§ **TASK DESCRIPTION**
Recast every line of the rows below as a Markdown table with two columns, Number and Line, numbering the lines in order and skipping any blank lines.

[START]

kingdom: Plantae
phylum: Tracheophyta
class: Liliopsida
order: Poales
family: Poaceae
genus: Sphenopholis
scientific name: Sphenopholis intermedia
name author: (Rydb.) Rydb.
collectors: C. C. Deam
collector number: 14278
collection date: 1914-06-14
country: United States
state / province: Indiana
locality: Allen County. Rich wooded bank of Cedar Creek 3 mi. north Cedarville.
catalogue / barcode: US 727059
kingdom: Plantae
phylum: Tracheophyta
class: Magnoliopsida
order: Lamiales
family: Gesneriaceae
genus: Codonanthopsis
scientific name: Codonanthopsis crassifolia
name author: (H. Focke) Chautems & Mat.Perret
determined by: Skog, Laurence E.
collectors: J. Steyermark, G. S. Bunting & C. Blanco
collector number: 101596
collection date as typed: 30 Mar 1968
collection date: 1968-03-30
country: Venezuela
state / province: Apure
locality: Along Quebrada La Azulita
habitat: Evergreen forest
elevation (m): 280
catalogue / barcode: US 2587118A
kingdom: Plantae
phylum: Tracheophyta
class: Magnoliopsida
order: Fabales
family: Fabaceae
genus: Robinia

[END]

§ **RIGHT ANSWER**
| Number | Line |
|---|---|
| 1 | kingdom: Plantae |
| 2 | phylum: Tracheophyta |
| 3 | class: Liliopsida |
| 4 | order: Poales |
| 5 | family: Poaceae |
| 6 | genus: Sphenopholis |
| 7 | scientific name: Sphenopholis intermedia |
| 8 | name author: (Rydb.) Rydb. |
| 9 | collectors: C. C. Deam |
| 10 | collector number: 14278 |
| 11 | collection date: 1914-06-14 |
| 12 | country: United States |
| 13 | state / province: Indiana |
| 14 | locality: Allen County. Rich wooded bank of Cedar Creek 3 mi. north Cedarville. |
| 15 | catalogue / barcode: US 727059 |
| 16 | kingdom: Plantae |
| 17 | phylum: Tracheophyta |
| 18 | class: Magnoliopsida |
| 19 | order: Lamiales |
| 20 | family: Gesneriaceae |
| 21 | genus: Codonanthopsis |
| 22 | scientific name: Codonanthopsis crassifolia |
| 23 | name author: (H. Focke) Chautems & Mat.Perret |
| 24 | determined by: Skog, Laurence E. |
| 25 | collectors: J. Steyermark, G. S. Bunting & C. Blanco |
| 26 | collector number: 101596 |
| 27 | collection date as typed: 30 Mar 1968 |
| 28 | collection date: 1968-03-30 |
| 29 | country: Venezuela |
| 30 | state / province: Apure |
| 31 | locality: Along Quebrada La Azulita |
| 32 | habitat: Evergreen forest |
| 33 | elevation (m): 280 |
| 34 | catalogue / barcode: US 2587118A |
| 35 | kingdom: Plantae |
| 36 | phylum: Tracheophyta |
| 37 | class: Magnoliopsida |
| 38 | order: Fabales |
| 39 | family: Fabaceae |
| 40 | genus: Robinia |